--- To do ---
Throughout the material, some lines may have the word "type". Count them and give the number only.

--- Data for review ---
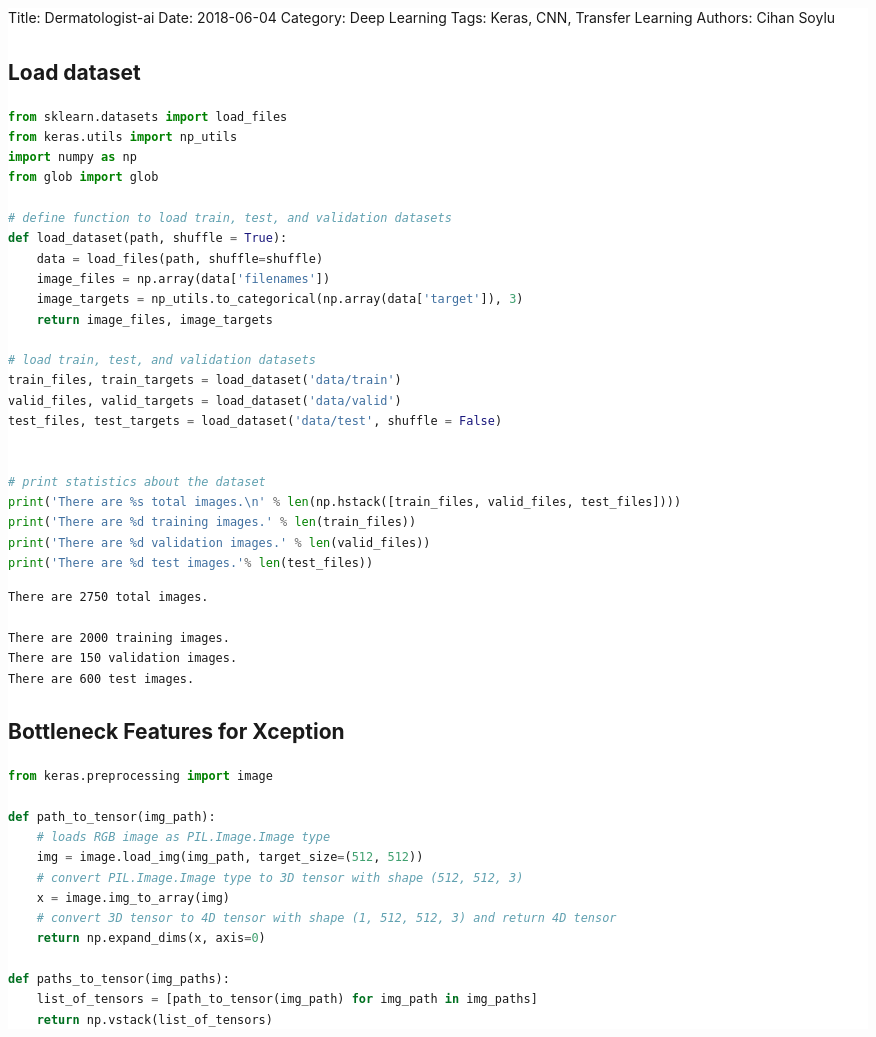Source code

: Title: Dermatologist-ai
Date: 2018-06-04
Category: Deep Learning
Tags: Keras, CNN, Transfer Learning
Authors: Cihan Soylu


## Load dataset


```python
from sklearn.datasets import load_files       
from keras.utils import np_utils
import numpy as np
from glob import glob

# define function to load train, test, and validation datasets
def load_dataset(path, shuffle = True):
    data = load_files(path, shuffle=shuffle)
    image_files = np.array(data['filenames'])
    image_targets = np_utils.to_categorical(np.array(data['target']), 3)
    return image_files, image_targets

# load train, test, and validation datasets
train_files, train_targets = load_dataset('data/train')
valid_files, valid_targets = load_dataset('data/valid')
test_files, test_targets = load_dataset('data/test', shuffle = False)


# print statistics about the dataset
print('There are %s total images.\n' % len(np.hstack([train_files, valid_files, test_files])))
print('There are %d training images.' % len(train_files))
print('There are %d validation images.' % len(valid_files))
print('There are %d test images.'% len(test_files))
```

    There are 2750 total images.

    There are 2000 training images.
    There are 150 validation images.
    There are 600 test images.


## Bottleneck Features for Xception


```python
from keras.preprocessing import image

def path_to_tensor(img_path):
    # loads RGB image as PIL.Image.Image type
    img = image.load_img(img_path, target_size=(512, 512))
    # convert PIL.Image.Image type to 3D tensor with shape (512, 512, 3)
    x = image.img_to_array(img)
    # convert 3D tensor to 4D tensor with shape (1, 512, 512, 3) and return 4D tensor
    return np.expand_dims(x, axis=0)

def paths_to_tensor(img_paths):
    list_of_tensors = [path_to_tensor(img_path) for img_path in img_paths]
    return np.vstack(list_of_tensors)
```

--- Written response ---
2